La notizia, se così si può chiamare, arriva in un momento in cui la corsa ai parametri convive con una domanda più sobria: quanto costa davvero servire un modello di quelle dimensioni fuori dai data center dei grandi cloud provider? Liquid AI ha costruito la sua reputazione su un approccio diverso dai transformer tradizionali. Le sue architetture, note come Liquid Foundation Models, puntano a ridurre il costo computazionale per token, adattando dinamicamente la quantità di calcolo in base alla complessità dell'input. Su modelli compatti, questo si traduce in consumi più contenuti e in una inference più snella. Il salto a 100 miliardi di parametri, però, cambia le regole del gioco.

Per chi valuta un deployment on-premise o self-hosted, il parametro critico non è il numero in sé. È la quantità di VRAM necessaria per tenere in memoria i pesi e la cache dei token, e la capacità di mantenere una latenza accettabile senza ricorrere a quantization troppo aggressiva. Un modello da 100 miliardi di parametri difficilmente sta in un singolo acceleratore comune; di solito servono più GPU o nodi, con tutto ciò che comporta in termini di TCO, alimentazione e raffreddamento.

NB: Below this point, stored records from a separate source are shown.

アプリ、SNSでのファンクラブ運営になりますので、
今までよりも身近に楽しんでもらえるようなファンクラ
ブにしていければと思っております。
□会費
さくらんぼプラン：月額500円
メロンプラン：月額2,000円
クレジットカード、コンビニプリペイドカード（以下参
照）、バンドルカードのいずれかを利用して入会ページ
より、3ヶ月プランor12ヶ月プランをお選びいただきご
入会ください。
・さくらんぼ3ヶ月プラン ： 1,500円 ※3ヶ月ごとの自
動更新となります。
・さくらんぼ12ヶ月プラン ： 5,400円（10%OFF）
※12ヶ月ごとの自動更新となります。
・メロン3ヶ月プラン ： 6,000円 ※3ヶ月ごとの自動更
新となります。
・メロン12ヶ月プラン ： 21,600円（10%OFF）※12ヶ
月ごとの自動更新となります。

La scommessa di Liquid AI, se il modello arriverà davvero, è che l'efficienza architetturale riduca questo fabbisogno in modo significativo. Se così fosse, la soglia dei 100B smetterebbe di essere territorio esclusivo dei provider cloud, perché aziende e centri di ricerca potrebbero valutare di portare modelli di quella classe dentro i propri confini. Se invece l'efficienza si perdesse con la scala, il progetto rischierebbe di diventare l'ennesima voce in una corsa ai parametri che dice poco sui costi reali.

AI-RADAR dedica spazio a questi trade-off nella sezione /llm-onpremise, dove si confrontano i vincoli di VRAM, inference e TCO per chi deve decidere tra cloud e infrastruttura locale. Il punto interrogativo accanto a "LFM 3?" nel post originale è indicativo: anche chi ha diffuso la voce non sa se si tratterà della terza generazione. È il dettaglio che separa una notizia da una speculazione. Fino a un annuncio ufficiale, la storia resta un test interessante per il mercato, non un fatto.